- ASSIGNED TASK -
Exact copy, no pictures: restate each entry below word for word.

- WORKING DATA -
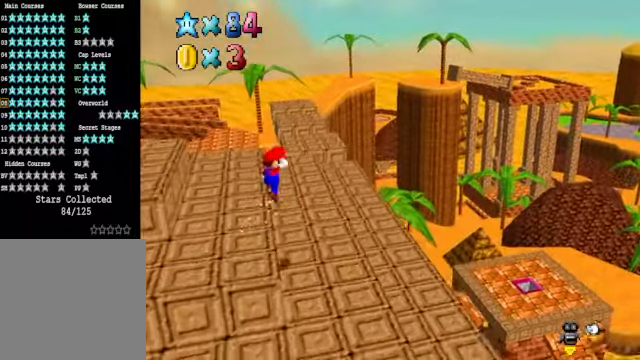
Gameplay with a controller (Xbox layout); each line is a JSON object with the inputs held at the frame after it. "events" lists button and stick changes between this image and that frame as [ms after this image, input, new state], when the widget could be followed in between.
{"buttons": [], "left_stick": "up", "right_stick": "center", "events": [[67, "A", "up"], [167, "left_stick", "left"], [468, "left_stick", "up"]]}
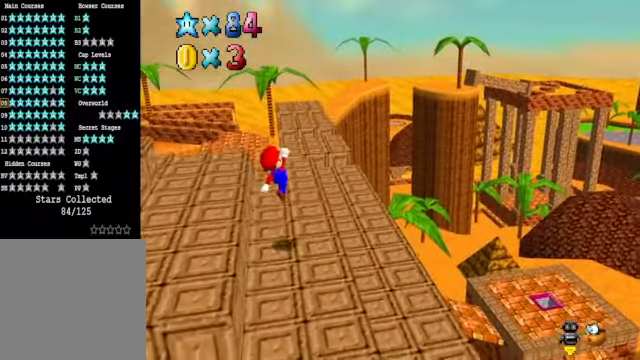
{"buttons": [], "left_stick": "up", "right_stick": "center", "events": [[200, "A", "down"], [301, "A", "up"]]}
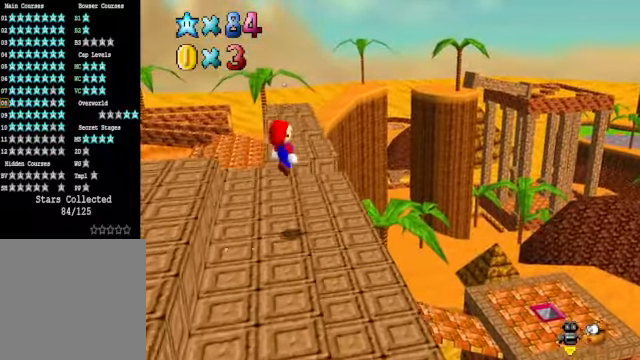
{"buttons": [], "left_stick": "center", "right_stick": "center", "events": [[100, "left_stick", "up-left"], [234, "left_stick", "center"]]}
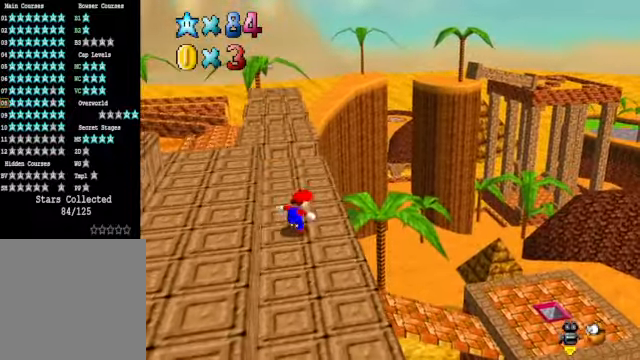
{"buttons": [], "left_stick": "up", "right_stick": "center", "events": [[33, "left_stick", "up"]]}
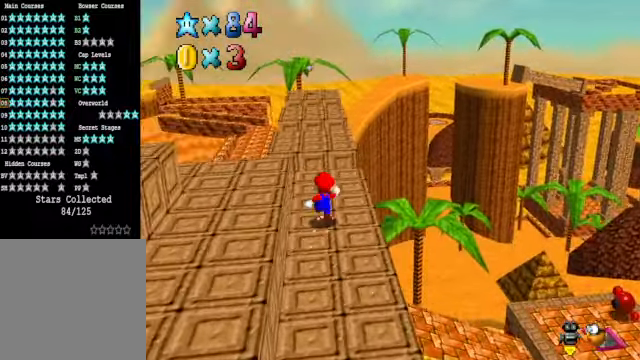
{"buttons": ["L2"], "left_stick": "up-right", "right_stick": "center", "events": [[134, "left_stick", "up-right"], [301, "L2", "down"], [367, "X", "down"], [434, "X", "up"]]}
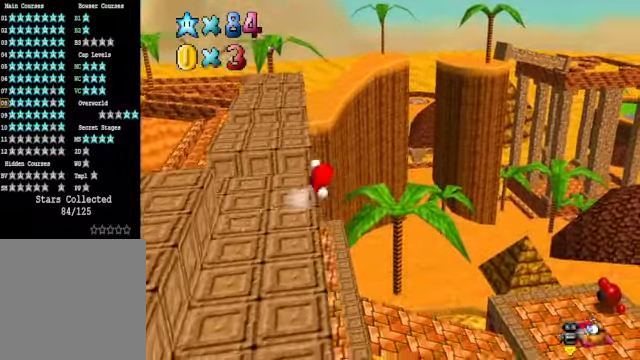
{"buttons": [], "left_stick": "up", "right_stick": "center", "events": [[33, "L2", "up"], [67, "left_stick", "up"]]}
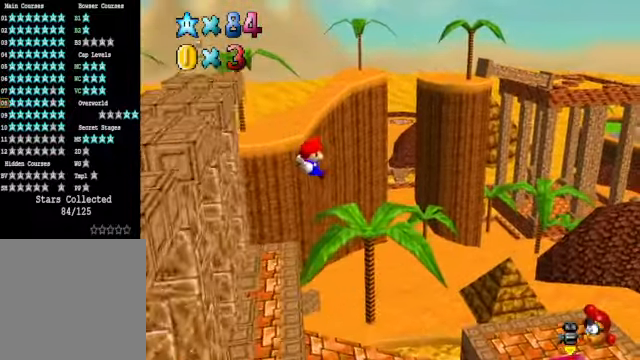
{"buttons": [], "left_stick": "up", "right_stick": "center", "events": []}
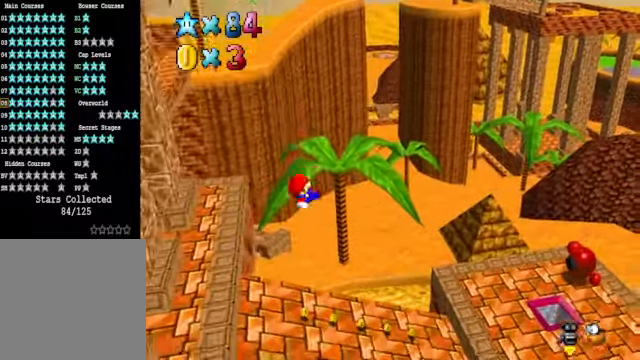
{"buttons": [], "left_stick": "up", "right_stick": "center", "events": [[33, "X", "down"], [133, "X", "up"], [367, "right_stick", "down-right"], [467, "right_stick", "center"]]}
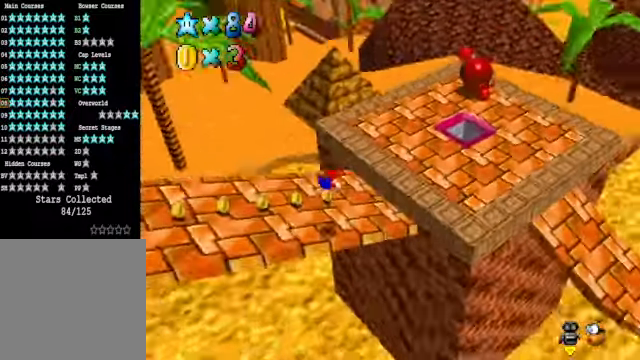
{"buttons": [], "left_stick": "up-right", "right_stick": "down-right", "events": [[167, "A", "down"], [267, "A", "up"], [301, "left_stick", "up-right"], [501, "right_stick", "down-right"]]}
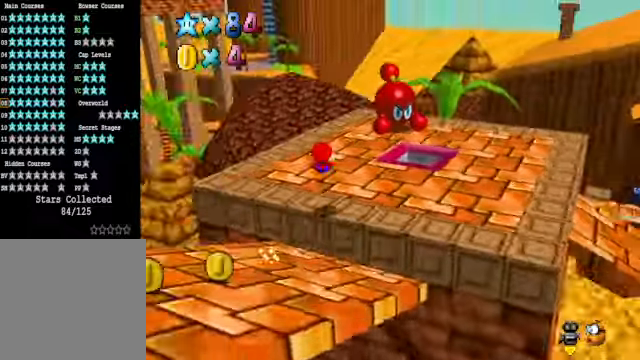
{"buttons": [], "left_stick": "up-left", "right_stick": "down-right", "events": [[34, "left_stick", "up"], [134, "right_stick", "center"], [167, "left_stick", "up-left"], [434, "right_stick", "down-right"]]}
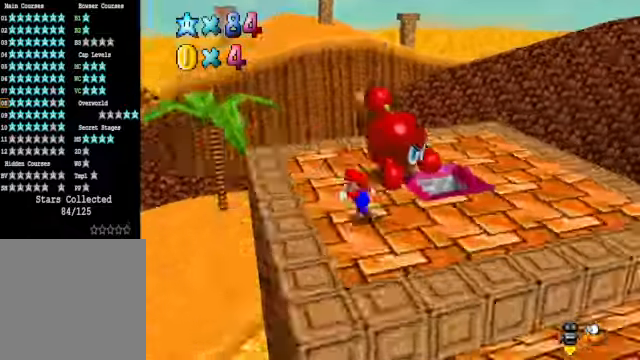
{"buttons": [], "left_stick": "up-left", "right_stick": "center", "events": [[134, "right_stick", "center"]]}
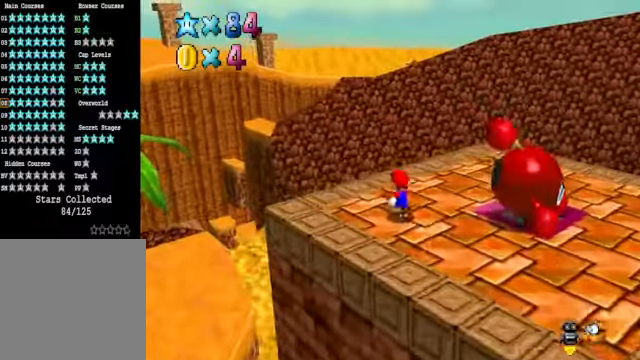
{"buttons": [], "left_stick": "up", "right_stick": "center", "events": [[200, "L2", "down"], [200, "left_stick", "up"], [234, "A", "down"], [334, "A", "up"], [401, "L2", "up"]]}
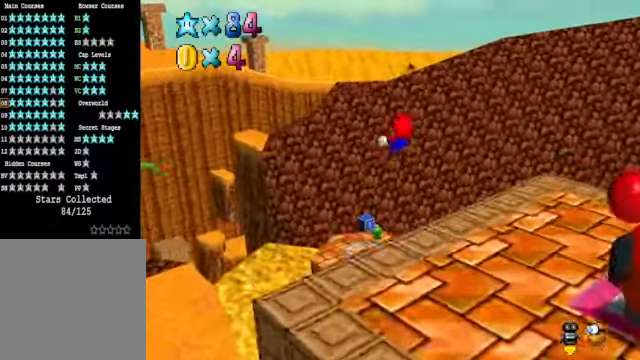
{"buttons": [], "left_stick": "center", "right_stick": "center", "events": [[200, "left_stick", "up-right"], [334, "left_stick", "center"]]}
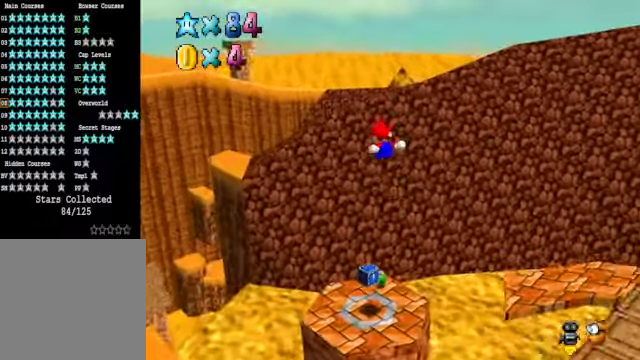
{"buttons": [], "left_stick": "center", "right_stick": "center", "events": []}
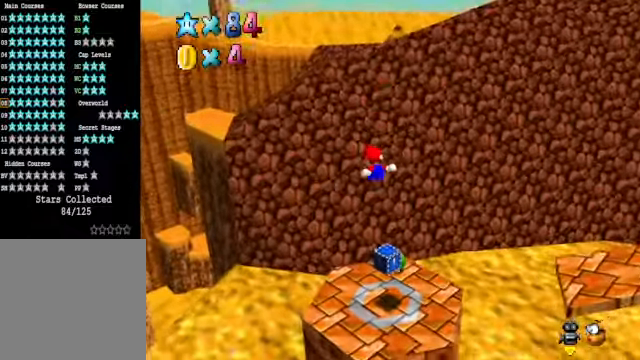
{"buttons": [], "left_stick": "up", "right_stick": "right", "events": [[67, "left_stick", "down-right"], [200, "right_stick", "down-right"], [334, "left_stick", "right"], [334, "right_stick", "center"], [468, "right_stick", "right"], [501, "left_stick", "up"]]}
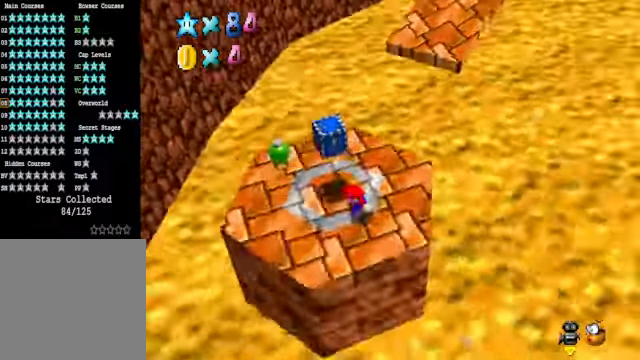
{"buttons": [], "left_stick": "center", "right_stick": "center", "events": [[134, "right_stick", "center"], [167, "left_stick", "center"], [234, "A", "down"], [334, "A", "up"], [401, "A", "down"], [501, "A", "up"]]}
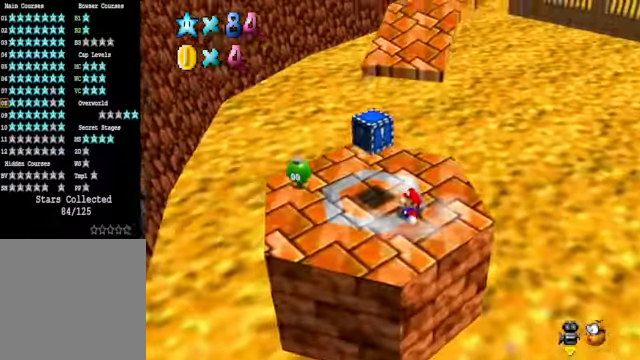
{"buttons": [], "left_stick": "center", "right_stick": "center", "events": [[67, "A", "down"], [134, "A", "up"], [234, "A", "down"], [301, "A", "up"], [401, "A", "down"], [468, "A", "up"]]}
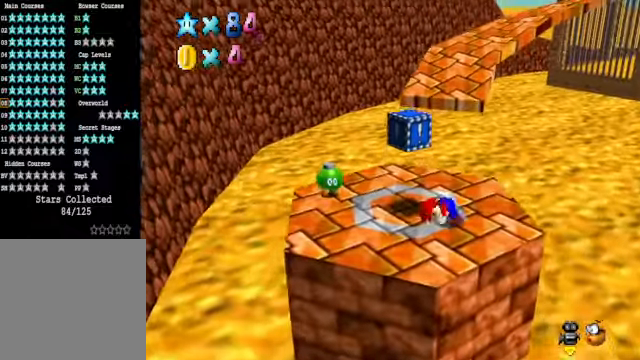
{"buttons": [], "left_stick": "center", "right_stick": "down-right", "events": [[67, "A", "down"], [134, "A", "up"], [234, "A", "down"], [301, "A", "up"], [467, "right_stick", "down-right"]]}
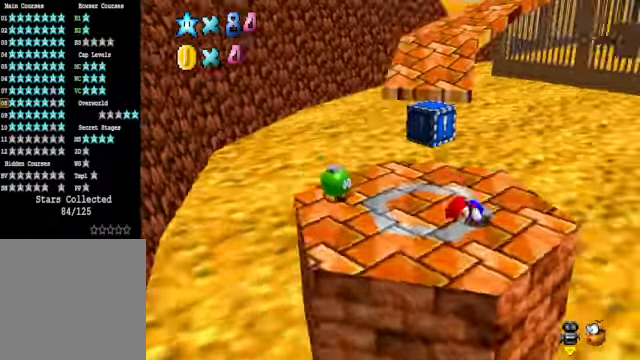
{"buttons": [], "left_stick": "left", "right_stick": "center", "events": [[100, "left_stick", "left"], [133, "right_stick", "center"]]}
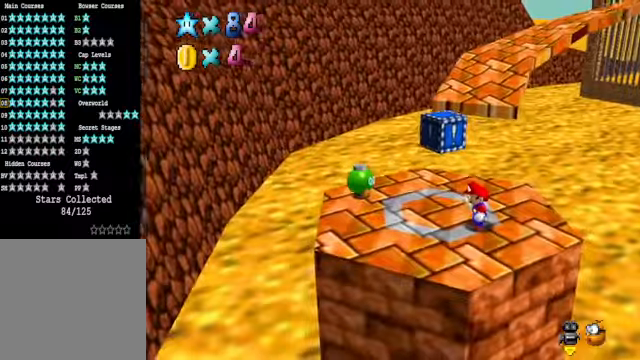
{"buttons": [], "left_stick": "up-left", "right_stick": "center", "events": [[67, "left_stick", "up-left"], [167, "right_stick", "right"], [334, "right_stick", "center"]]}
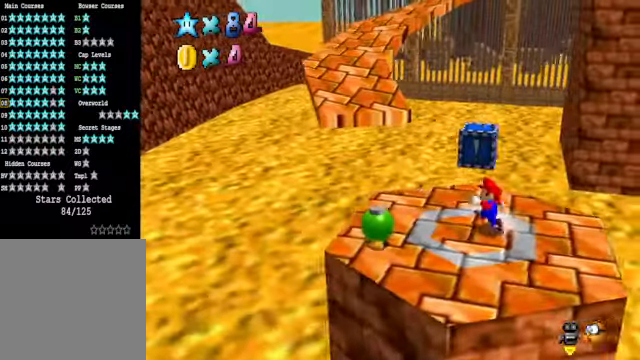
{"buttons": [], "left_stick": "center", "right_stick": "center", "events": [[33, "A", "down"], [100, "L2", "down"], [167, "A", "up"], [234, "left_stick", "center"], [334, "L2", "up"]]}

- SOLUTION TO THIS TASK -
Gameplay with a controller (Xbox layout); each line is a JSON object with the inputs held at the frame after it. "events" lists button and stick changes between this image and that frame as [ms after this image, input, new state], when the widget could be followed in between.
{"buttons": [], "left_stick": "up", "right_stick": "center", "events": [[67, "A", "up"], [167, "left_stick", "left"], [468, "left_stick", "up"]]}
{"buttons": [], "left_stick": "up", "right_stick": "center", "events": [[200, "A", "down"], [301, "A", "up"]]}
{"buttons": [], "left_stick": "center", "right_stick": "center", "events": [[100, "left_stick", "up-left"], [234, "left_stick", "center"]]}
{"buttons": [], "left_stick": "up", "right_stick": "center", "events": [[33, "left_stick", "up"]]}
{"buttons": ["L2"], "left_stick": "up-right", "right_stick": "center", "events": [[134, "left_stick", "up-right"], [301, "L2", "down"], [367, "X", "down"], [434, "X", "up"]]}
{"buttons": [], "left_stick": "up", "right_stick": "center", "events": [[33, "L2", "up"], [67, "left_stick", "up"]]}
{"buttons": [], "left_stick": "up", "right_stick": "center", "events": []}
{"buttons": [], "left_stick": "up", "right_stick": "center", "events": [[33, "X", "down"], [133, "X", "up"], [367, "right_stick", "down-right"], [467, "right_stick", "center"]]}
{"buttons": [], "left_stick": "up-right", "right_stick": "down-right", "events": [[167, "A", "down"], [267, "A", "up"], [301, "left_stick", "up-right"], [501, "right_stick", "down-right"]]}
{"buttons": [], "left_stick": "up-left", "right_stick": "down-right", "events": [[34, "left_stick", "up"], [134, "right_stick", "center"], [167, "left_stick", "up-left"], [434, "right_stick", "down-right"]]}
{"buttons": [], "left_stick": "up-left", "right_stick": "center", "events": [[134, "right_stick", "center"]]}
{"buttons": [], "left_stick": "up", "right_stick": "center", "events": [[200, "L2", "down"], [200, "left_stick", "up"], [234, "A", "down"], [334, "A", "up"], [401, "L2", "up"]]}
{"buttons": [], "left_stick": "center", "right_stick": "center", "events": [[200, "left_stick", "up-right"], [334, "left_stick", "center"]]}
{"buttons": [], "left_stick": "center", "right_stick": "center", "events": []}
{"buttons": [], "left_stick": "up", "right_stick": "right", "events": [[67, "left_stick", "down-right"], [200, "right_stick", "down-right"], [334, "left_stick", "right"], [334, "right_stick", "center"], [468, "right_stick", "right"], [501, "left_stick", "up"]]}
{"buttons": [], "left_stick": "center", "right_stick": "center", "events": [[134, "right_stick", "center"], [167, "left_stick", "center"], [234, "A", "down"], [334, "A", "up"], [401, "A", "down"], [501, "A", "up"]]}
{"buttons": [], "left_stick": "center", "right_stick": "center", "events": [[67, "A", "down"], [134, "A", "up"], [234, "A", "down"], [301, "A", "up"], [401, "A", "down"], [468, "A", "up"]]}
{"buttons": [], "left_stick": "center", "right_stick": "down-right", "events": [[67, "A", "down"], [134, "A", "up"], [234, "A", "down"], [301, "A", "up"], [467, "right_stick", "down-right"]]}
{"buttons": [], "left_stick": "left", "right_stick": "center", "events": [[100, "left_stick", "left"], [133, "right_stick", "center"]]}
{"buttons": [], "left_stick": "up-left", "right_stick": "center", "events": [[67, "left_stick", "up-left"], [167, "right_stick", "right"], [334, "right_stick", "center"]]}
{"buttons": [], "left_stick": "center", "right_stick": "center", "events": [[33, "A", "down"], [100, "L2", "down"], [167, "A", "up"], [234, "left_stick", "center"], [334, "L2", "up"]]}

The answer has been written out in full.